Season 1: Entertaining in a daring yet cheesy sort of way even though it cries out for less of a comic touch and more darkness/substance
The Play for Today had enough about it to interest me in following on through season 1 of Gangsters for reasons beyond geography (I have lived in the location for this series, Birmingham, for the last 10 years). On the face of it, the show offered grit and drama, a view of an increasingly multicultural Britain that would have been unseen on the nation's television screens at this period in time. The nudity, inter-racial relationships and lack of "good" characters also suggested that it would seek to push the boundaries of conventional television drama of the time. In this regard history tells us that the series succeeded in doing this as it was not only controversial but also popular and certainly watching season 1 gives you the impression that you are watching something that was of cultural importance back in the mid-1970's.
However that is also sadly the problem with it the fact that it is so undeniably dated to this period in almost every regard. Of course this is not a totally fair criticism to level at something that and to an extent I was fine with accepting certain things about it being dated. Costumes, attitudes, Birmingham; all these sorts of things were part of the appeal as it put the story in a time and in a place. The production standards are a bit harder to accept though. The "sets" in the series practically wobble when people walk round and are made even worse by the contrast with the many external shots scenes in the real world. The visual style is a mix of the good and bad. On the good side, the hand-held style was pretty original for BBC TV and must have been greeted as such. Looking back though, this device is now used so often and so well that it does just look a bit like the BBC couldn't get access to a steadicam for the series suffice to say that this is not The Shield. These are all cosmetic things though and come with the period and what interested me more was the content because good content is good content no matter how much time passes.
In my review of the pilot I had said that I was hoping for some depth and grit to the characters something that I perhaps unfairly expecting thanks to the unreasonable expectations that watching The Wire tends to engender in people. I still wanted the show to do this but after a few episodes I settled into what is a deliberately "cinéma vérité" dive into an exaggerated world of violence, drugs, prostitution, revenge and corruption. Thinking in the context of the period, this must have been daring, adult and quite fun to revel in this "fictional" world without having to actually get into it or leave the safety of your home. Gangsters provides a deliberately provocative yet cheesy crime story. I say cheesy because, without much in the way of substance, it does become a constant parade of "depravity" and, without a tangible grit or darkness, it does tend towards the slightly comic or "entertaining". This approach didn't really work for me and, while I found it all quite amusing, I wouldn't say it engaged me and historical relevance or forgiveness isn't something I can keep in the fore while watching something. The vérité style also breaks up the narrative flow. In the background we have Khan using John to enter the criminal hierarchy to cut the head off this snake but it doesn't build this particularly well and this aspect seems as disjointed as the rest of it. This leaves the "get John Kline" thread to be the main one but this is also sporadic and doesn't build tension. The thread with Khan's affair was of interest due to the cultural aspect and also introducing a layer to his character but otherwise the story and characters just feel like they are being delivered with little interest in them or their world beyond the novelty/shock value of their seedy doings.
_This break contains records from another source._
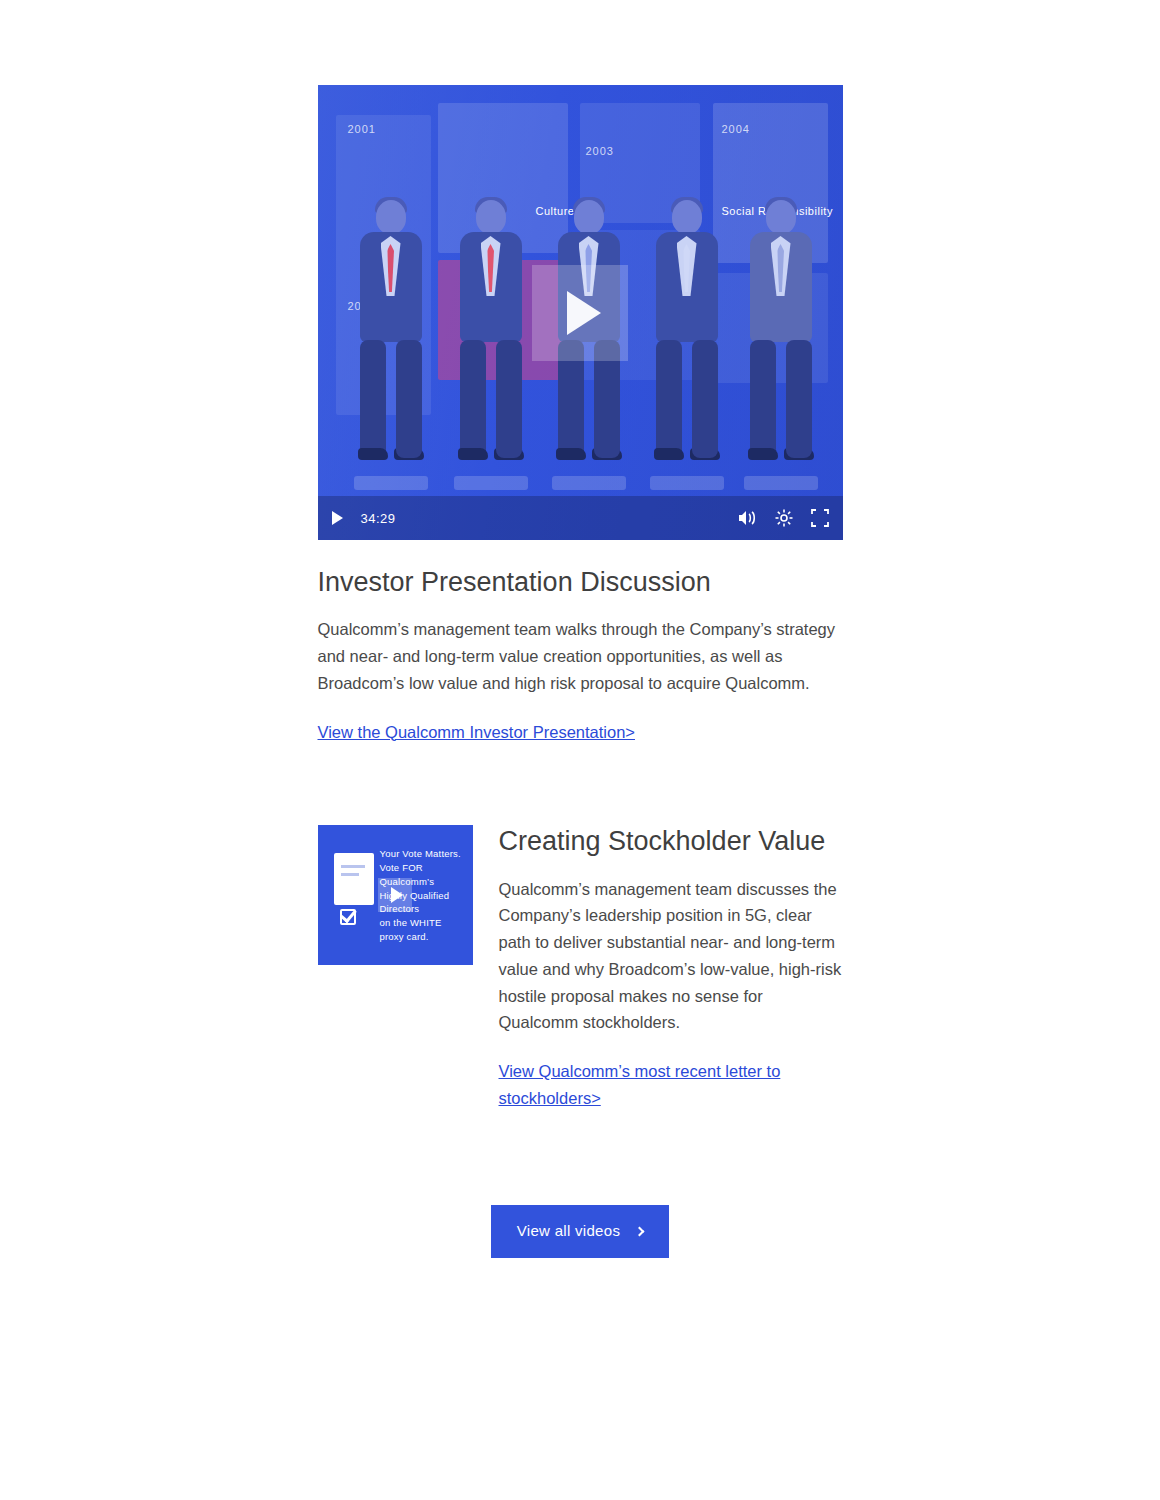2001 2002 2003 2005 2004 Culture Social Responsibility
34:29
Investor Presentation Discussion
Qualcomm’s management team walks through the Company’s strategy and near- and long-term value creation opportunities, as well as Broadcom’s low value and high risk proposal to acquire Qualcomm.
View the Qualcomm Investor Presentation>
Your Vote Matters.
Vote FOR Qualcomm’s
Highly Qualified Directors
on the WHITE proxy card.
Creating Stockholder Value
Qualcomm’s management team discusses the Company’s leadership position in 5G, clear path to deliver substantial near- and long-term value and why Broadcom’s low-value, high-risk hostile proposal makes no sense for Qualcomm stockholders.
View Qualcomm’s most recent letter to stockholders>
View all videos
The cast are a real mix and mostly focus on being dangerous/seedy/tough/sexy* (*delete as appropriate). Colbourne manages to do well as Kline in so much as he is an anti-hero that doesn't repulse the audience. Khalil seems more able though as he has a better character and slightly more interesting material to work with. Cassidy continues her interesting character and exceeded my expectation by doing more than her material gave her. Parsons is a bit vampish but suits the "larger than life" narrative. Barber is good value as one of the main villains but unfortunately his material is a bit too comic for my taste and he loses menace as a result. I like the way Jaffrey oozes his way across the screen in his character one I hope the second season develops. Bolton is very good and the realist person in the show a shame that she is very much on the sidelines for the majority. Although the series doesn't force the locations out, I did enjoy the Birmingham settings particularly a scene in Moseley Baths swimming pool, a few 100 meters from my flat!
Gangsters is best watched in the context in which it was screened because then you can accept all the weaknesses it has. I was born the year it first screened so I found this hard to do and instead I was left with dated production values, a lack of grit and depth, wooden sets and a vérité style that doesn't really work as well as similar modern uses do. It did still entertain me in a sort of dated rather cheesy way even if my longing for real darkness (as opposed to shocking content) or more development never went away. Season two awaits and I don't think that season one was strong enough to make me excited about "more of the same" but we'll see.